Peygamber çiçeğinin aydınlığında ara
Sana doğru uzanan çaresiz ellerimi
Sırrımı söylüyorum vefakar balıklara
Yalnız onlar tutacak bu dünyada yerimi
Koyverip telli pullu saçlarını rüzgara
Bir çocuğun ardına düşen heykellerimi
Peygamber çiçeğinin aydınlığında ara...

Sezai KARAKOÇ

7 yorum:

Aylak Kedi dedi ki...

ilk kez mi okuyorum ben bu şiiri.
ilk tepkimi geri aldım. okudukça güzelleşiyormuş evet.

mbd dedi ki...

Bu kadar çok imgeyi bu kadar güzel bir şekilde harmanlayan çok fazla şiir yoktur. "Senin hatıran kadar büyük, yeni, karanlık / Senin hatıran kadar Allah ve şeytan işi / Ve yalnızlık, sigara külü kadar yalnızlık" ya da "Bugün yalnız yağmura tahammül edeceğim / Ta boğazıma kadar çıkan deli yağmura" mısraları bile bu şiire aşık olmak için tek başlarına yeter...

yok dedi ki...

daha evvel de okuduğumu hatırlıyorum ama şimdi şiiri okuduktan sonra ilk iş merak edip peygamber çiçeğine baktım.
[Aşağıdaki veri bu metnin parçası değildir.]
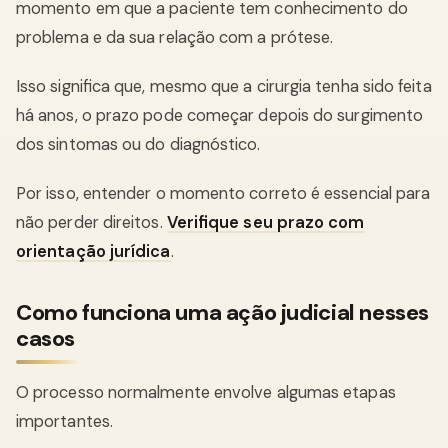
momento em que a paciente tem conhecimento do
problema e da sua relação com a prótese.
Isso significa que, mesmo que a cirurgia tenha sido feita
há anos, o prazo pode começar depois do surgimento
dos sintomas ou do diagnóstico.
Por isso, entender o momento correto é essencial para
não perder direitos.
Verifique seu prazo com
orientação jurídica
.
Como funciona uma ação judicial nesses
casos
O processo normalmente envolve algumas etapas
importantes.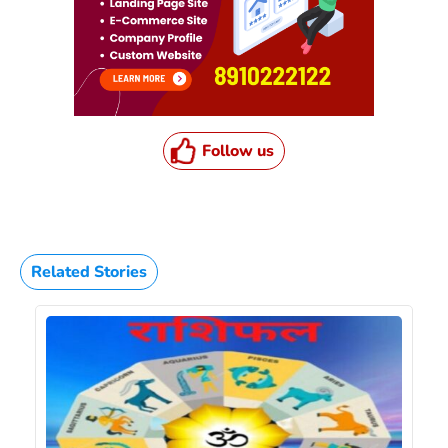
Follow us
Related Stories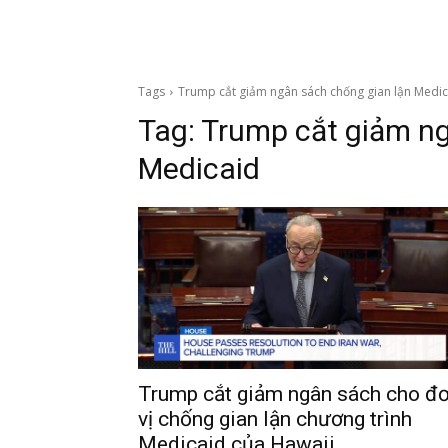
Tags
Trump cắt giảm ngân sách chống gian lận Medic
Tag:
Trump cắt giảm ng
Medicaid
Trump cắt giảm ngân sách cho đ
vị chống gian lận chương trình
Medicaid của Hawaii.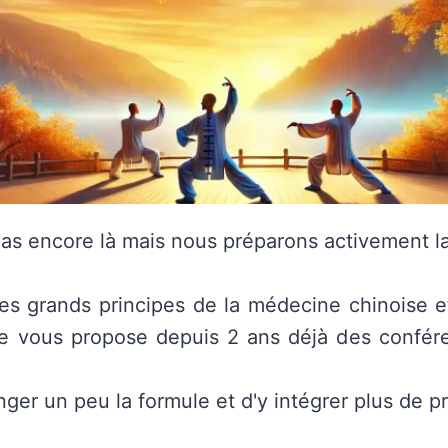
as encore là mais nous préparons activement la 
les grands principes de la médecine chinoise et
ne vous propose depuis 2 ans déjà des confére
nger un peu la formule et d'y intégrer plus de p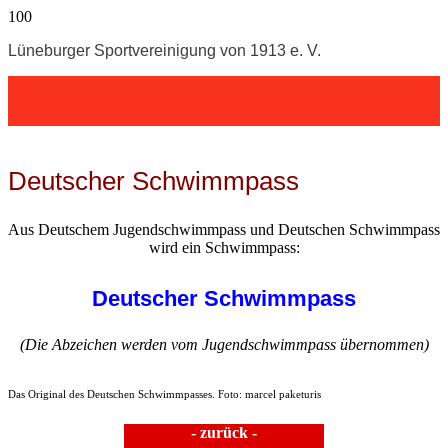
Lüneburger Sportvereinigung von 1913 e. V.
Deutscher Schwimmpass
Aus Deutschem Jugendschwimmpass und Deutschen Schwimmpass
wird ein Schwimmpass:
Deutscher Schwimmpass
(Die Abzeichen werden vom Jugendschwimmpass übernommen)
Das Original des Deutschen Schwimmpasses. Foto: marcel paketuris
- zurück -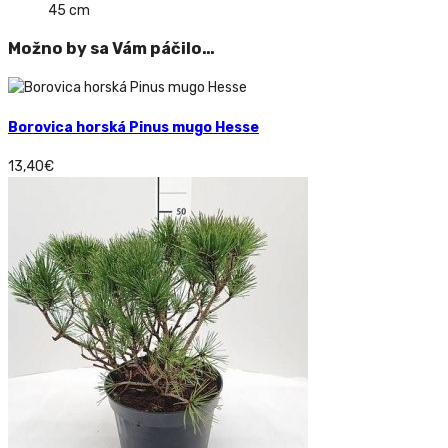
45 cm
Možno by sa Vám páčilo…
Borovica horská Pinus mugo Hesse
13,40
€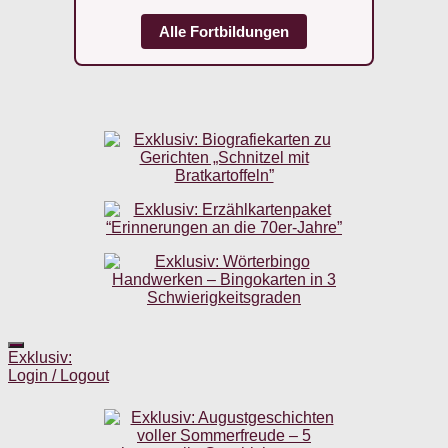
Alle Fortbildungen
Exklusiv:
Login / Logout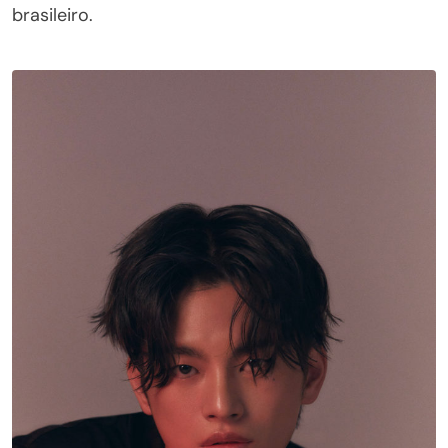
brasileiro.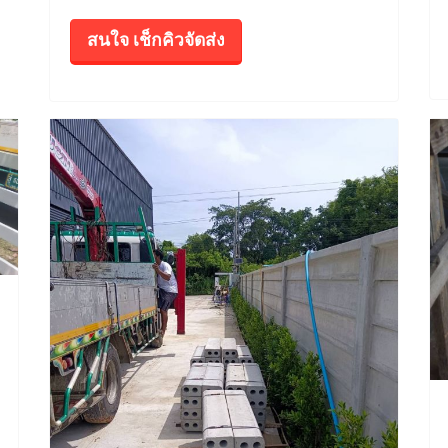
สนใจ เช็กคิวจัดส่ง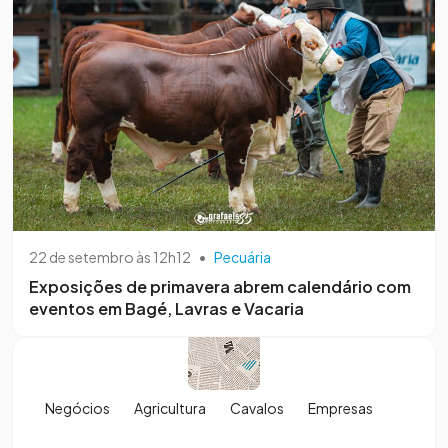
22 de setembro às 12h12
•
Pecuária
Exposições de primavera abrem calendário com
eventos em Bagé, Lavras e Vacaria
Negócios
Agricultura
Cavalos
Empresas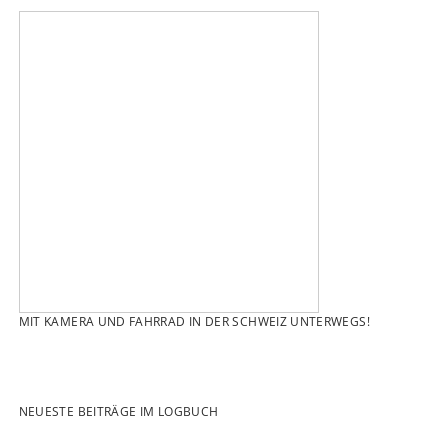
MIT KAMERA UND FAHRRAD IN DER SCHWEIZ UNTERWEGS!
NEUESTE BEITRÄGE IM LOGBUCH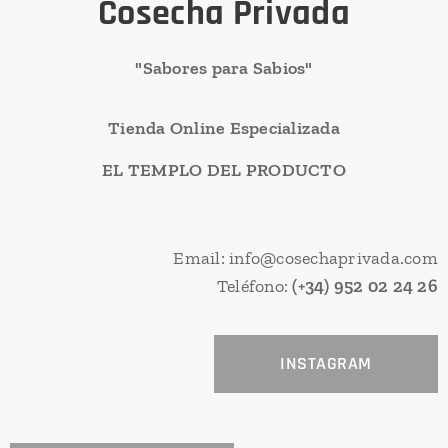
Cosecha Privada
"Sabores para Sabios"
Tienda Online Especializada
EL TEMPLO DEL PRODUCTO
Email: info@cosechaprivada.com
Teléfono:
(+34) 952 02 24 26
INSTAGRAM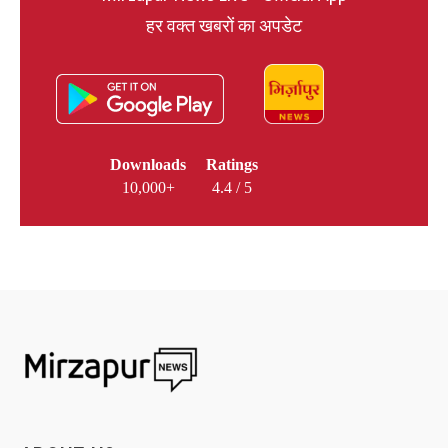
हर वक्त खबरों का अपडेट
Downloads
Ratings
10,000+
4.4 / 5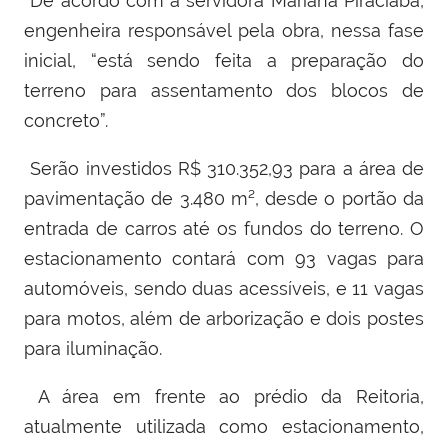
De acordo com a servidora Mariana Piraciaba,
engenheira responsável pela obra, nessa fase
inicial, “está sendo feita a preparação do
terreno para assentamento dos blocos de
concreto”.
Serão investidos R$ 310.352,93 para a área de
pavimentação de 3.480 m², desde o portão da
entrada de carros até os fundos do terreno. O
estacionamento contará com 93 vagas para
automóveis, sendo duas acessíveis, e 11 vagas
para motos, além de arborização e dois postes
para iluminação.
A área em frente ao prédio da Reitoria,
atualmente utilizada como estacionamento,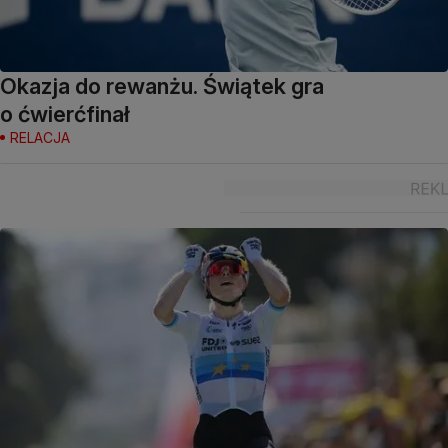
Okazja do rewanżu. Świątek gra
o ćwierćfinał
RELACJA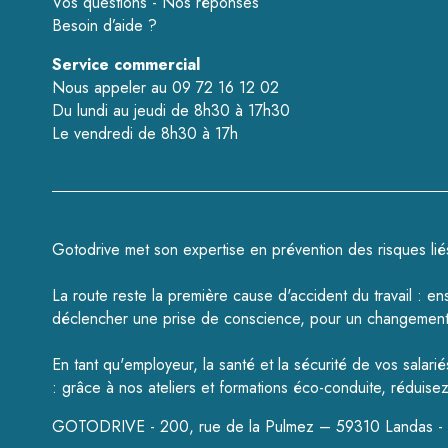
Vos questions - Nos réponses
Besoin d’aide ?
Service commercial
Nous appeler au 09 72 16 12 02
Du lundi au jeudi de 8h30 à 17h30
Le vendredi de 8h30 à 17h
Gotodrive met son expertise en prévention des risques liés 
La route reste la première cause d'accident du travail : e
déclencher une prise de conscience, pour un changement 
En tant qu'employeur, la santé et la sécurité de vos sala
: grâce à nos ateliers et formations éco-conduite, réduisez
GOTODRIVE - 200, rue de la Pulmez – 59310 Landas - Té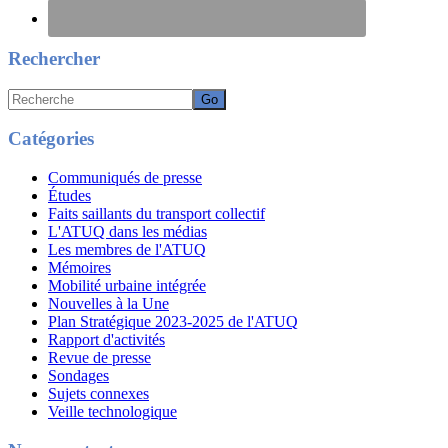
Rechercher
Recherche
Catégories
Communiqués de presse
Études
Faits saillants du transport collectif
L'ATUQ dans les médias
Les membres de l'ATUQ
Mémoires
Mobilité urbaine intégrée
Nouvelles à la Une
Plan Stratégique 2023-2025 de l'ATUQ
Rapport d'activités
Revue de presse
Sondages
Sujets connexes
Veille technologique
Gökyüzüne açılmış bir avuç gibi...daha evvel duymamıştım bu çiçeği hiç..

ve bir de "Sigara külü kadar yalnızlık..."

Teşekkürler..

mbd dedi ki...

Ricâ ederim :)

ayşe hilal dedi ki...

hem mona roza hem 'yağmur yağar' münir nurettin'den... garip bir şeyler hissettim... çok geç kalmış, çok geç bulmuş gibi eskiyi...

mbd dedi ki...

"Eskiyi çok geç bulmak" son zamanlarda okuduğum en güzel ifadelerden biri oldu, teşekkürler...

ayşe hilal dedi ki...

ne güzel aynı şeyleri hissetmek..son zamanlarda bulduğum en güzel yer..meğer hep ararmışım..şimdi sadece,mutluluk!